## REQUIRED ACTION
An exact transcription of all the records below is required, without any images.

──────── MATERIAL FOR THIS TASK ────────

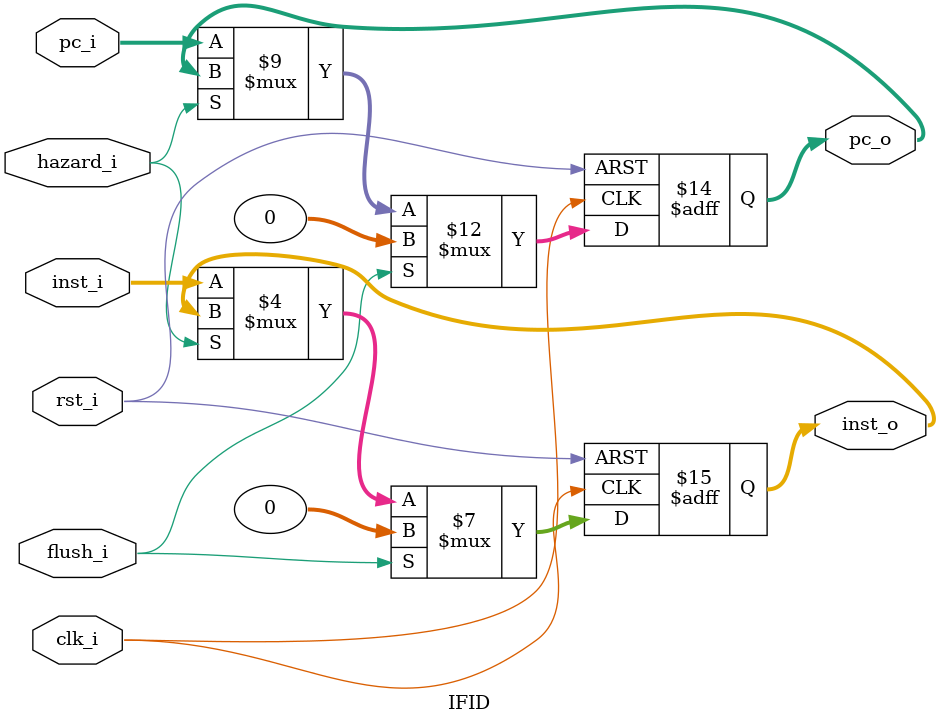
<source format=v>
module IFID(
    clk_i,
    rst_i,
    pc_i,
    hazard_i,
    flush_i,
    inst_i,
    inst_o,
    pc_o
);

input				clk_i, rst_i, hazard_i, flush_i;
input	[31:0]		pc_i, inst_i;
output	[31:0]		pc_o, inst_o;

reg 	[31:0]		pc_o, inst_o;


always@(posedge clk_i or negedge rst_i) begin
	if(~rst_i) begin
		pc_o = 32'b0;
		inst_o = 32'b0;
	end
	else if(flush_i) begin
		pc_o <= 32'b0;
		inst_o <= 32'b0;
	end
	else if(!hazard_i) begin
		pc_o <= pc_i;
		inst_o <= inst_i;
	end
end

endmodule
</source>
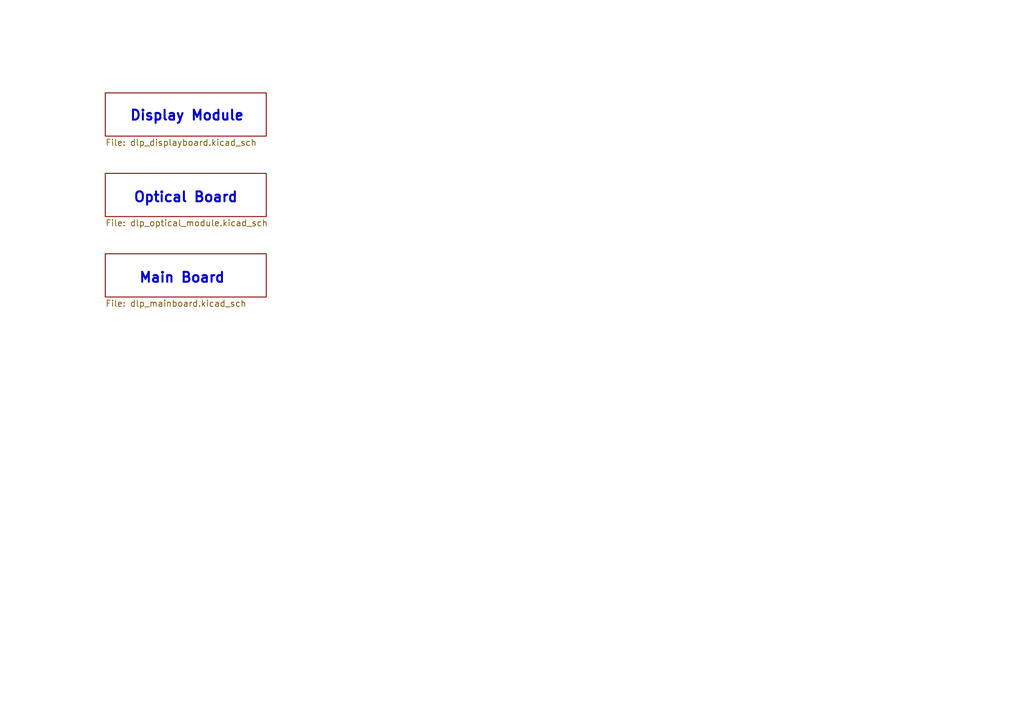
<source format=kicad_sch>
(kicad_sch
	(version 20231120)
	(generator "eeschema")
	(generator_version "8.0")
	(uuid "ddc5b8cb-bde3-4202-8095-d3524a9ee6ad")
	(paper "A5")
	(title_block
		(title "Lithostepper DLP projector board")
		(date "2024-11-15")
	)
	(lib_symbols)
	(text "Optical Board\n"
		(exclude_from_sim no)
		(at 38.1 40.64 0)
		(effects
			(font
				(size 2.032 2.032)
				(thickness 0.4064)
				(bold yes)
			)
		)
		(uuid "12b8ec34-3130-4e35-8021-68eb6f2c7005")
	)
	(text "Main Board"
		(exclude_from_sim no)
		(at 37.338 57.15 0)
		(effects
			(font
				(size 2.032 2.032)
				(thickness 0.4064)
				(bold yes)
			)
		)
		(uuid "ae876a11-edb4-48a2-b332-13c72064c90c")
	)
	(text "Display Module"
		(exclude_from_sim no)
		(at 38.354 23.876 0)
		(effects
			(font
				(size 2.032 2.032)
				(thickness 0.4064)
				(bold yes)
			)
		)
		(uuid "b34f170b-7f44-423e-8da4-f7d24b9287be")
	)
	(sheet
		(at 21.59 52.07)
		(size 33.02 8.89)
		(fields_autoplaced yes)
		(stroke
			(width 0.1524)
			(type solid)
		)
		(fill
			(color 0 0 0 0.0000)
		)
		(uuid "2e588d68-8772-449d-9f34-f9e4727cd568")
		(property "Sheetname" "Main board"
			(at 21.59 51.3584 0)
			(show_name yes)
			(effects
				(font
					(size 1.27 1.27)
				)
				(justify left bottom)
				(hide yes)
			)
		)
		(property "Sheetfile" "dlp_mainboard.kicad_sch"
			(at 21.59 61.5446 0)
			(effects
				(font
					(size 1.27 1.27)
				)
				(justify left top)
			)
		)
		(instances
			(project "dlp_projection_board_v1"
				(path "/ddc5b8cb-bde3-4202-8095-d3524a9ee6ad"
					(page "2")
				)
			)
		)
	)
	(sheet
		(at 21.59 19.05)
		(size 33.02 8.89)
		(fields_autoplaced yes)
		(stroke
			(width 0.1524)
			(type solid)
		)
		(fill
			(color 0 0 0 0.0000)
		)
		(uuid "bc0e722c-cd0d-4885-9b1b-f1398e639ff6")
		(property "Sheetname" "Display board"
			(at 21.59 18.3384 0)
			(effects
				(font
					(size 1.27 1.27)
				)
				(justify left bottom)
				(hide yes)
			)
		)
		(property "Sheetfile" "dlp_displayboard.kicad_sch"
			(at 21.59 28.5246 0)
			(effects
				(font
					(size 1.27 1.27)
				)
				(justify left top)
			)
		)
		(instances
			(project "dlp_projection_board_v1"
				(path "/ddc5b8cb-bde3-4202-8095-d3524a9ee6ad"
					(page "4")
				)
			)
		)
	)
	(sheet
		(at 21.59 35.56)
		(size 33.02 8.89)
		(fields_autoplaced yes)
		(stroke
			(width 0.1524)
			(type solid)
		)
		(fill
			(color 0 0 0 0.0000)
		)
		(uuid "c6e37f99-440b-4ed8-bfdf-42a89afa6630")
		(property "Sheetname" "Optical Module"
			(at 21.59 34.8484 0)
			(effects
				(font
					(size 1.27 1.27)
				)
				(justify left bottom)
				(hide yes)
			)
		)
		(property "Sheetfile" "dlp_optical_module.kicad_sch"
			(at 21.59 45.0346 0)
			(effects
				(font
					(size 1.27 1.27)
				)
				(justify left top)
			)
		)
		(instances
			(project "dlp_projection_board_v1"
				(path "/ddc5b8cb-bde3-4202-8095-d3524a9ee6ad"
					(page "3")
				)
			)
		)
	)
	(sheet_instances
		(path "/"
			(page "1")
		)
	)
)

</source>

────────

## ANSWER AREA
<source format=v>
module IFID(
    clk_i,
    rst_i,
    pc_i,
    hazard_i,
    flush_i,
    inst_i,
    inst_o,
    pc_o
);

input				clk_i, rst_i, hazard_i, flush_i;
input	[31:0]		pc_i, inst_i;
output	[31:0]		pc_o, inst_o;

reg 	[31:0]		pc_o, inst_o;


always@(posedge clk_i or negedge rst_i) begin
	if(~rst_i) begin
		pc_o = 32'b0;
		inst_o = 32'b0;
	end
	else if(flush_i) begin
		pc_o <= 32'b0;
		inst_o <= 32'b0;
	end
	else if(!hazard_i) begin
		pc_o <= pc_i;
		inst_o <= inst_i;
	end
end

endmodule
</source>
<source format=kicad_sch>
(kicad_sch
	(version 20231120)
	(generator "eeschema")
	(generator_version "8.0")
	(uuid "ddc5b8cb-bde3-4202-8095-d3524a9ee6ad")
	(paper "A5")
	(title_block
		(title "Lithostepper DLP projector board")
		(date "2024-11-15")
	)
	(lib_symbols)
	(text "Optical Board\n"
		(exclude_from_sim no)
		(at 38.1 40.64 0)
		(effects
			(font
				(size 2.032 2.032)
				(thickness 0.4064)
				(bold yes)
			)
		)
		(uuid "12b8ec34-3130-4e35-8021-68eb6f2c7005")
	)
	(text "Main Board"
		(exclude_from_sim no)
		(at 37.338 57.15 0)
		(effects
			(font
				(size 2.032 2.032)
				(thickness 0.4064)
				(bold yes)
			)
		)
		(uuid "ae876a11-edb4-48a2-b332-13c72064c90c")
	)
	(text "Display Module"
		(exclude_from_sim no)
		(at 38.354 23.876 0)
		(effects
			(font
				(size 2.032 2.032)
				(thickness 0.4064)
				(bold yes)
			)
		)
		(uuid "b34f170b-7f44-423e-8da4-f7d24b9287be")
	)
	(sheet
		(at 21.59 52.07)
		(size 33.02 8.89)
		(fields_autoplaced yes)
		(stroke
			(width 0.1524)
			(type solid)
		)
		(fill
			(color 0 0 0 0.0000)
		)
		(uuid "2e588d68-8772-449d-9f34-f9e4727cd568")
		(property "Sheetname" "Main board"
			(at 21.59 51.3584 0)
			(show_name yes)
			(effects
				(font
					(size 1.27 1.27)
				)
				(justify left bottom)
				(hide yes)
			)
		)
		(property "Sheetfile" "dlp_mainboard.kicad_sch"
			(at 21.59 61.5446 0)
			(effects
				(font
					(size 1.27 1.27)
				)
				(justify left top)
			)
		)
		(instances
			(project "dlp_projection_board_v1"
				(path "/ddc5b8cb-bde3-4202-8095-d3524a9ee6ad"
					(page "2")
				)
			)
		)
	)
	(sheet
		(at 21.59 19.05)
		(size 33.02 8.89)
		(fields_autoplaced yes)
		(stroke
			(width 0.1524)
			(type solid)
		)
		(fill
			(color 0 0 0 0.0000)
		)
		(uuid "bc0e722c-cd0d-4885-9b1b-f1398e639ff6")
		(property "Sheetname" "Display board"
			(at 21.59 18.3384 0)
			(effects
				(font
					(size 1.27 1.27)
				)
				(justify left bottom)
				(hide yes)
			)
		)
		(property "Sheetfile" "dlp_displayboard.kicad_sch"
			(at 21.59 28.5246 0)
			(effects
				(font
					(size 1.27 1.27)
				)
				(justify left top)
			)
		)
		(instances
			(project "dlp_projection_board_v1"
				(path "/ddc5b8cb-bde3-4202-8095-d3524a9ee6ad"
					(page "4")
				)
			)
		)
	)
	(sheet
		(at 21.59 35.56)
		(size 33.02 8.89)
		(fields_autoplaced yes)
		(stroke
			(width 0.1524)
			(type solid)
		)
		(fill
			(color 0 0 0 0.0000)
		)
		(uuid "c6e37f99-440b-4ed8-bfdf-42a89afa6630")
		(property "Sheetname" "Optical Module"
			(at 21.59 34.8484 0)
			(effects
				(font
					(size 1.27 1.27)
				)
				(justify left bottom)
				(hide yes)
			)
		)
		(property "Sheetfile" "dlp_optical_module.kicad_sch"
			(at 21.59 45.0346 0)
			(effects
				(font
					(size 1.27 1.27)
				)
				(justify left top)
			)
		)
		(instances
			(project "dlp_projection_board_v1"
				(path "/ddc5b8cb-bde3-4202-8095-d3524a9ee6ad"
					(page "3")
				)
			)
		)
	)
	(sheet_instances
		(path "/"
			(page "1")
		)
	)
)

</source>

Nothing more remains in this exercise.